I've been looking at a few library books on houseplants, no astilbe. Just put the name in and searched. WELL! That's not the plant I had. Dunno what it was at this point. One thing I noticed is some plants' lifespan and maybe I should tell myself this one matched. Still I know I was pretty awful with it.
Have been paying particular attention to plants matching my non-astilbe's conditions. Don't want anything too big as it must share the counter space. Your snake plant gets lots of recommendations for the very reasons you mention. If I could just let myself enjoy it for its leaves and ignore its name <YECH!> Something reminded me to look further. It's also called Mother-in-Law's Tongue, so I might consider it. The book says it's often described as indestructible. Don't think I want the full-sized version in that location, but there are dwarf forms half the normal size -- if I can get them.

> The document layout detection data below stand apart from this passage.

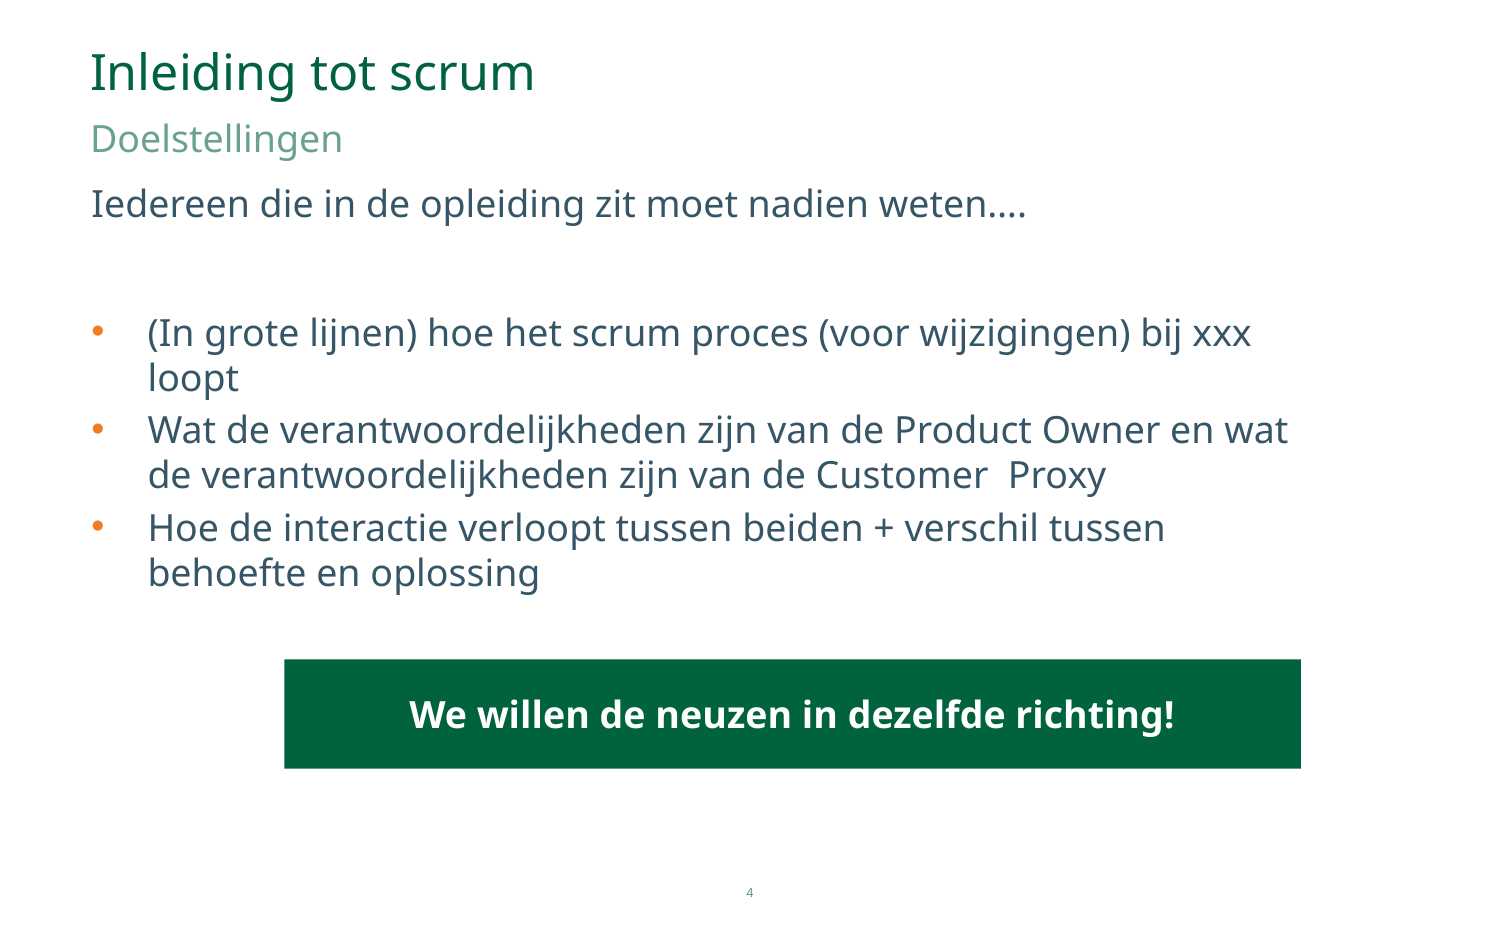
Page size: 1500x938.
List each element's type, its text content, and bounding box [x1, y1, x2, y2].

list Iedereen die in de opleiding zit moet nadien weten…. (In grote lijnen) hoe het scrum proces (voor wijzigingen) bij xxx loopt Wat de verantwoordelijkheden zijn van de Product Owner en wat de verantwoordelijkheden zijn van de Customer Proxy Hoe de interactie verloopt tussen beiden + verschil tussen behoefte en oplossing [76, 172, 1336, 814]
text_box We willen de neuzen in dezelfde richting! [284, 659, 1301, 769]
list Doelstellingen [75, 107, 1207, 169]
title Inleiding tot scrum [75, 31, 1207, 107]
slide_number 4 [711, 868, 789, 919]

To show you the level of my confidence with plants, I have read about two or possibly three plants that might work in the place of the non-atilbe. The book giving specifications is The Complete Houseplant Survival Manual; Essential Know-How for Keeping (Not Killing!) More Than 160 Indoor Plants. Looking at the plants, I've had (& eventually killed) I'm considering a Croton (also called Joseph's Coat) but maybe in this window where I see it more often it will do better. I know I really like its brightly colored leaves & so it would be a plus. I wouldn't even mind re-potting it in future years (the book is aggravatingly big on that!). Two green plants are a jade plant (did I ever have one?) or an aloe which I know I had at one time, also the aloe seems to need more light, so maybe better skipped.
I know I'm not hopeless. About 3 years ago a co-worker had a humongous spider plant she needed to give away. I took it with the agreement she'd never inquire after it. Some of it has gone, but still have some doing quite well even with a baby spider. It's in a room where I catch it when some leaves shout out for water. Similarly there's another room where I water when the spider plant gets watered. Some things survive there, too. Right now the Mandevilla gives me hope I'm not a serial plant killer/torturer. I don't dare get cocky about that, but remember the plant expert I asked originally about it sounded like it was very unlikely it would survive through the winter.
The local supplier of all things green and growing has 25% off right now on houseplants. Just want something fairly indestructible and able to fit the little pot and spot where the non-astilbe sat.